» **Document passage**
--- start ---

Beefy Boxes and Bandwidth Generously Provided by pair Networks
"be consistent"
 
PerlMonks  

More Books and Magic

by hsmyers (Canon)
on Jun 04, 2003 at 18:13 UTC ( [id://263090]=CUFP: print w/replies, xml ) Need Help??

Recently, I wrote a short piece on compulsive card cataloging, that I must now admit, contained code that was flawed. Or at least didn't entirely please me. The reason was tied to the Library of Congress and relates to how easy (or not) it is to get data from same. I have since learned that there is a better way. In a recent blog by Jon Udell (see: http://weblog.infoworld.com/udell/2003/05/22.html), I noticed

“It seems that Raymond Yee has been pondering for some time how to write an URL that would address a Library of Congress record. He finally cracked it...”

--- end ---

» **Your instructions**
Summarize the forum post in two sentences. The rows that come after the forum post play no part in this exercise.

» **Dataset excerpts**

--- start ---

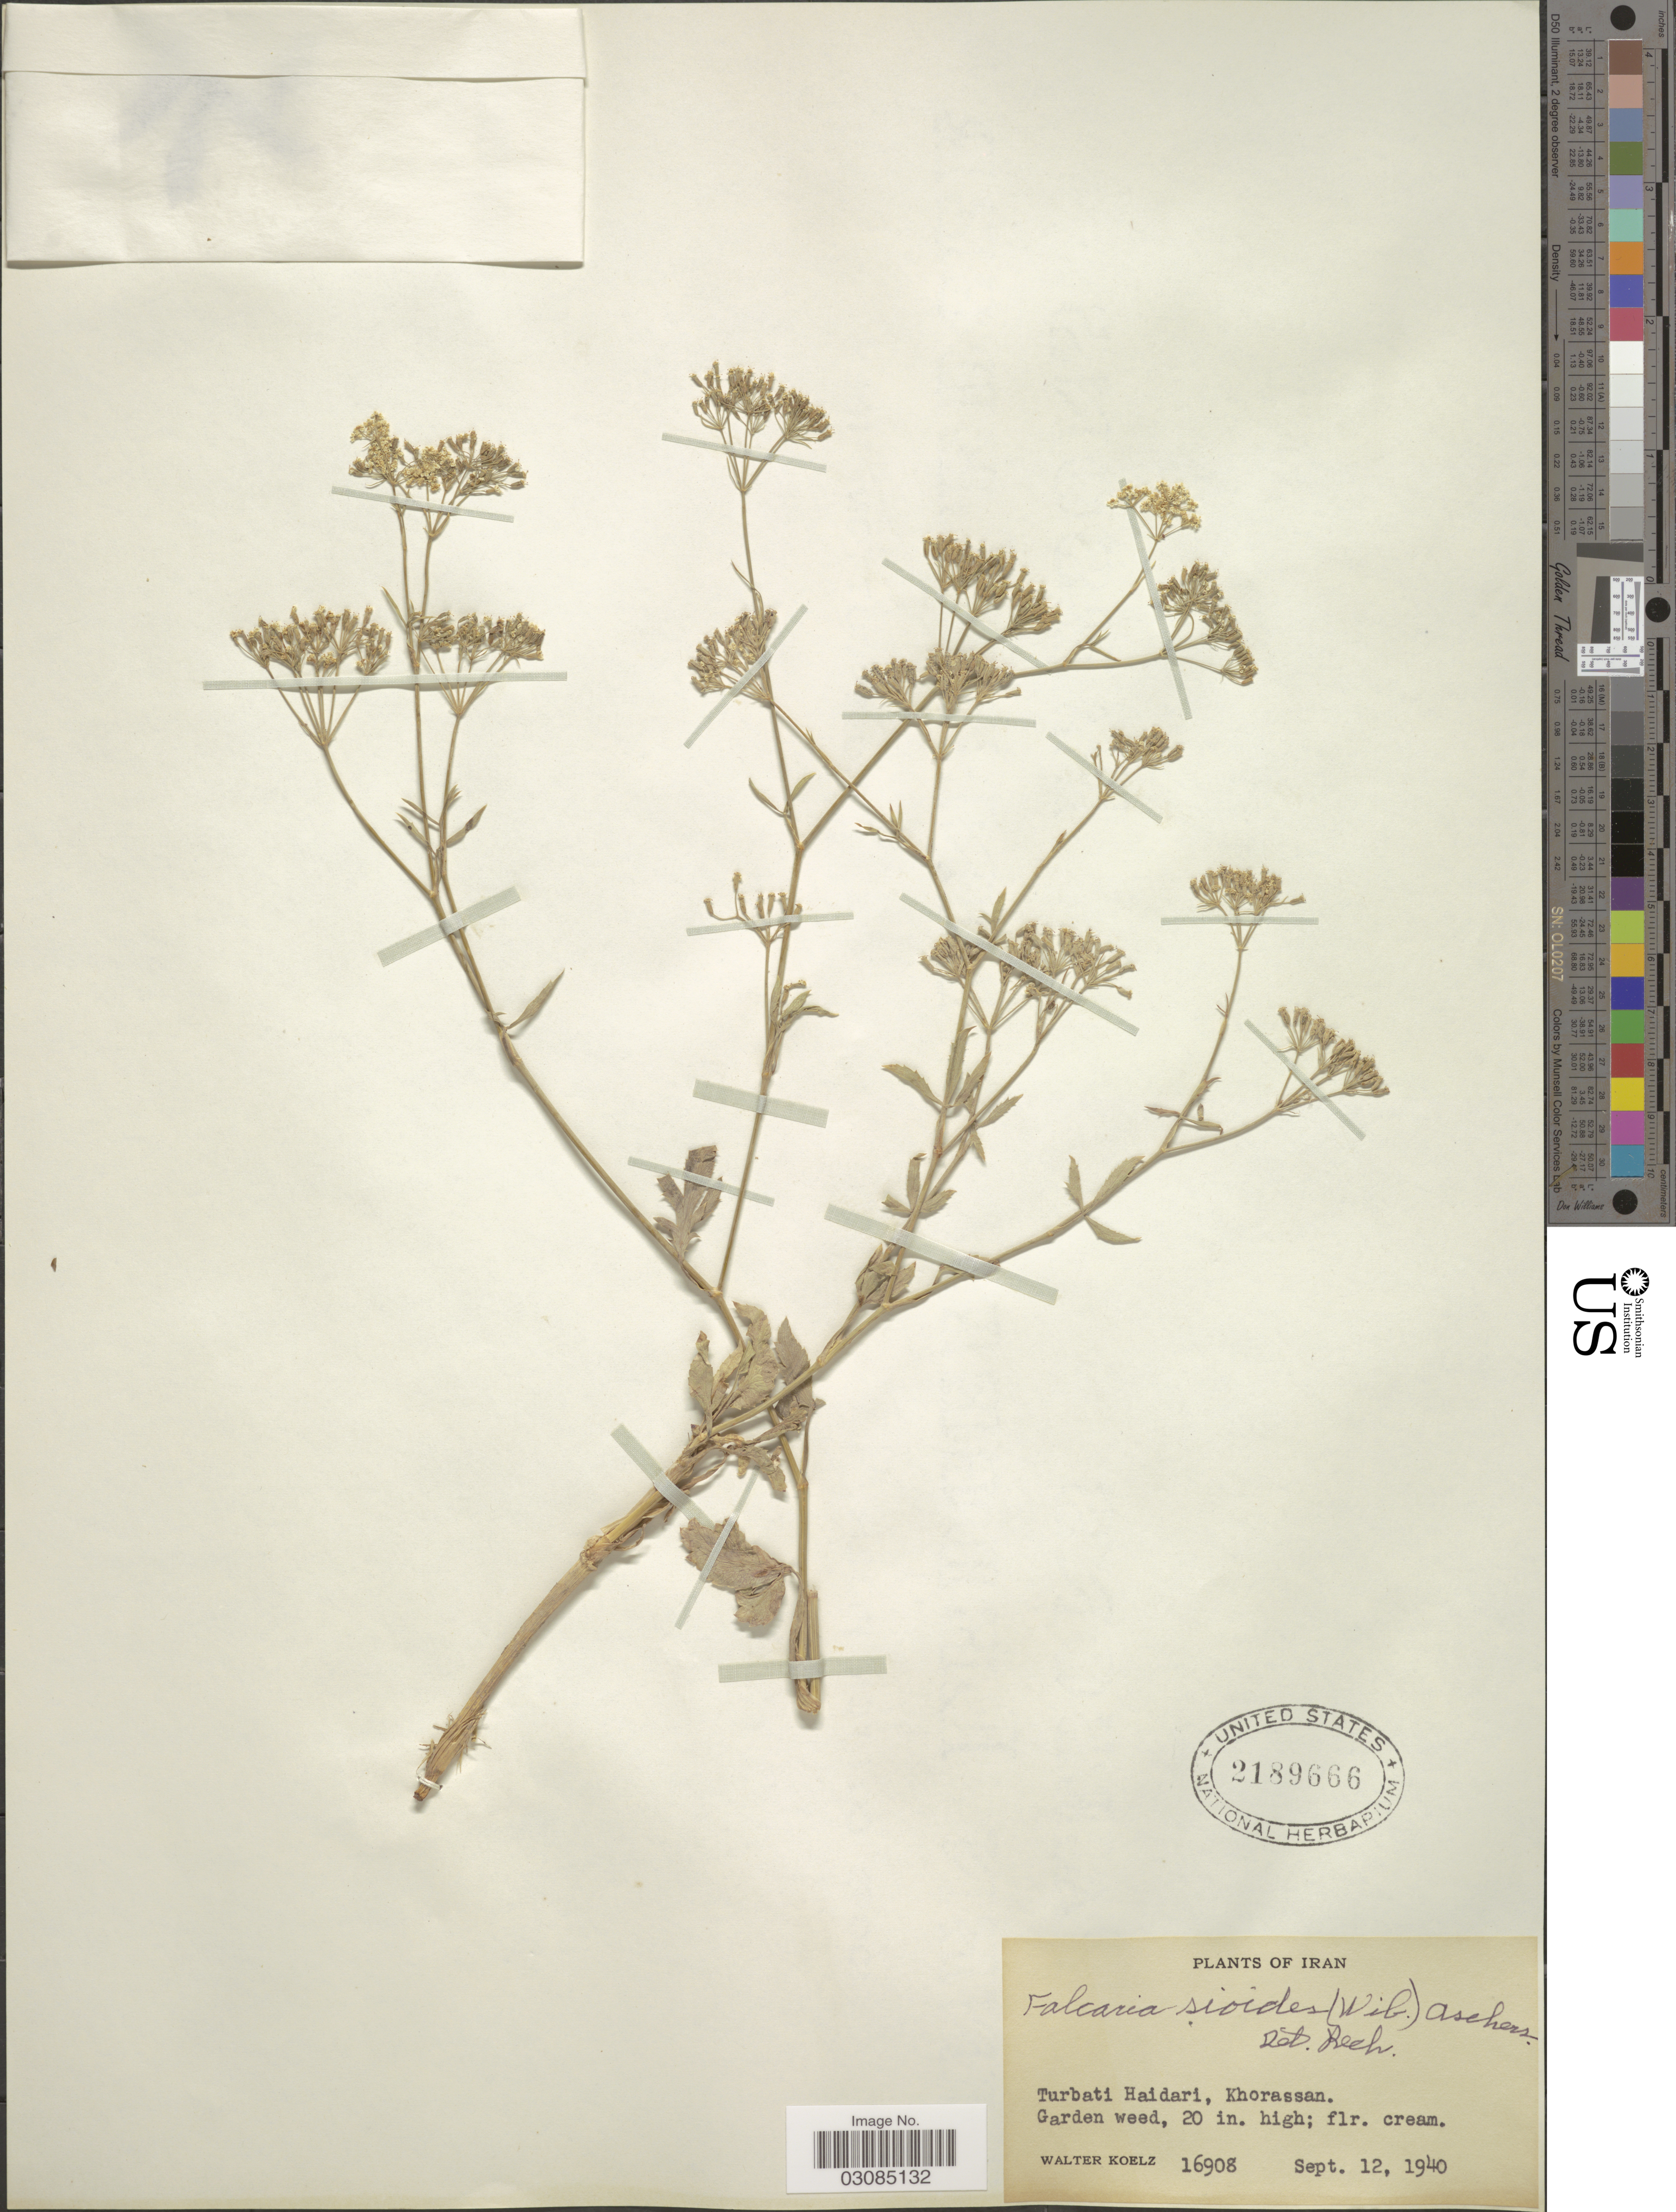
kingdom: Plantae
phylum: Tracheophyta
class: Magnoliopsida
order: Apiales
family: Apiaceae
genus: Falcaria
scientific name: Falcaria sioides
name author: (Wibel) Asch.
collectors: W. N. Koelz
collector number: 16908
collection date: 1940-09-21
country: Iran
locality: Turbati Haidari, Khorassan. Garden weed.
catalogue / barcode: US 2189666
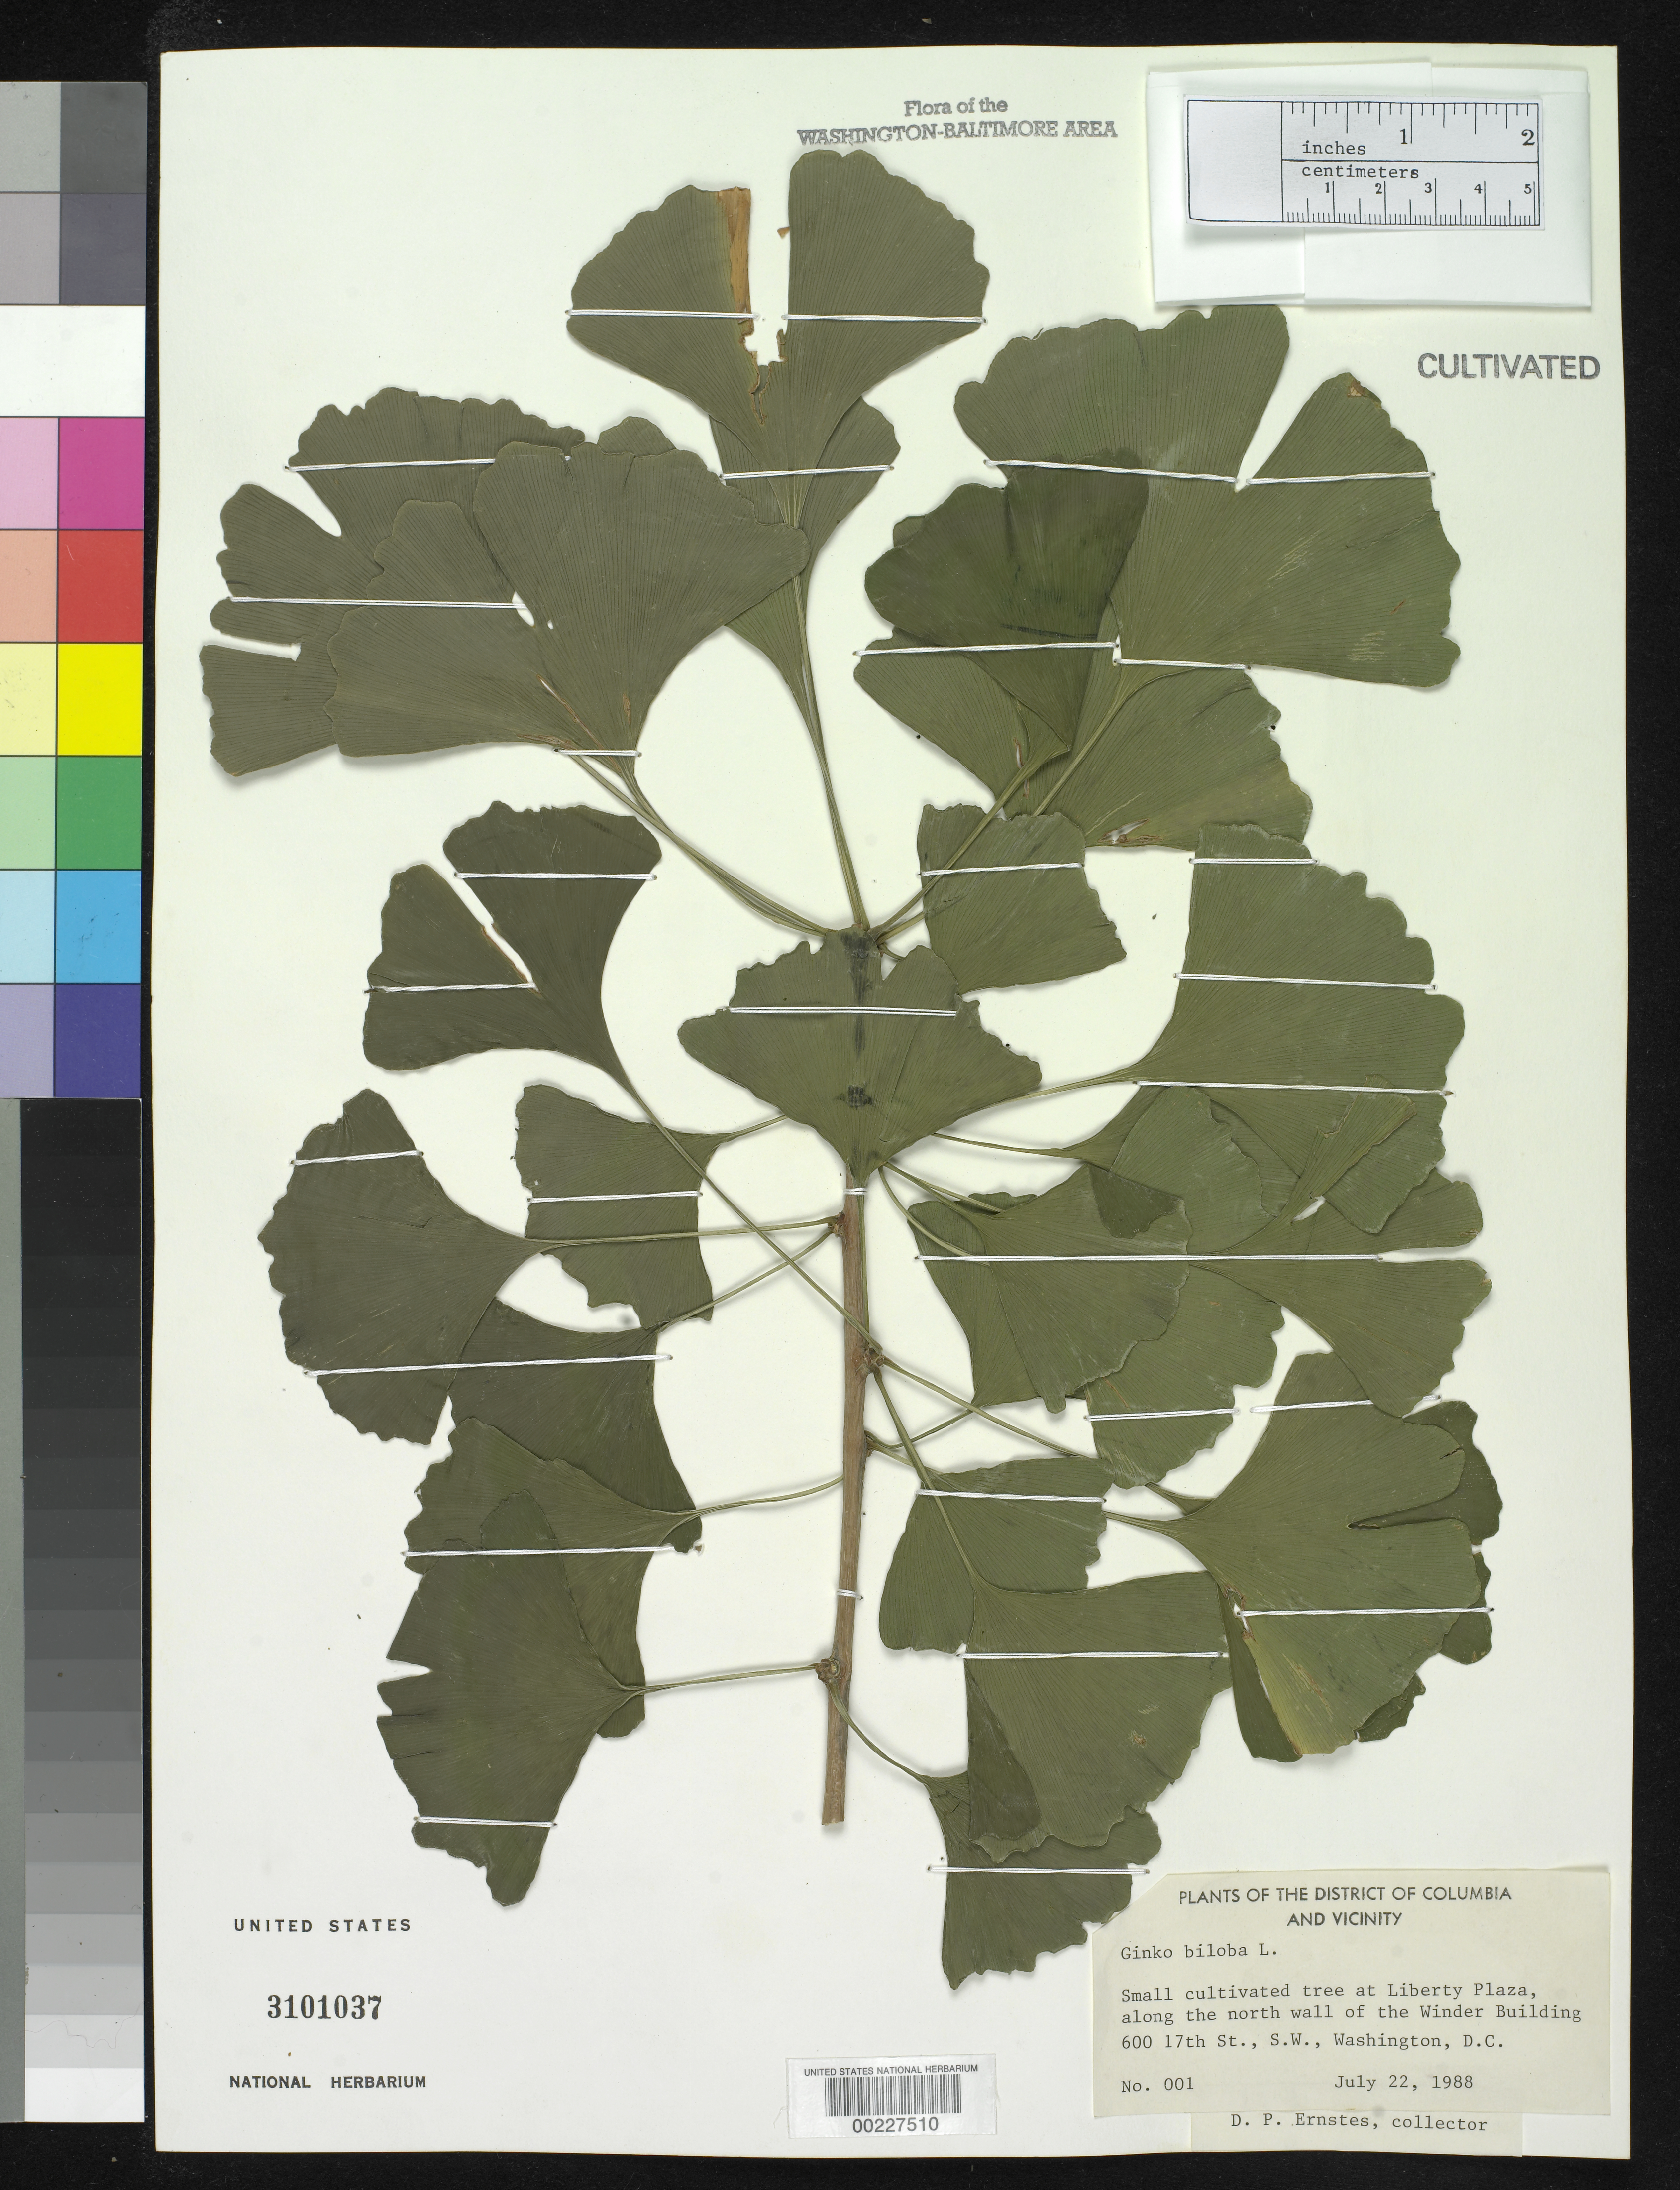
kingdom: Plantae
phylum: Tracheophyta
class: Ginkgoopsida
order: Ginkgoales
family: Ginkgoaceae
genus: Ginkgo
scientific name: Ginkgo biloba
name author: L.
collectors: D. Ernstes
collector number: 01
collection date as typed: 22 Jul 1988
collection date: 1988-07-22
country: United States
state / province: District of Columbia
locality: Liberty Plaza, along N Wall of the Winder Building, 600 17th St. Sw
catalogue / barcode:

--- end ---

» **Complete answer**
The author admits that code in an earlier short piece on compulsive card cataloging was flawed, for a reason tied to how easy it is to get data from the Library of Congress. The author has since learned of a better way, having noticed a blog by Jon Udell reporting that Raymond Yee had finally worked out how to write a URL addressing a Library of Congress record.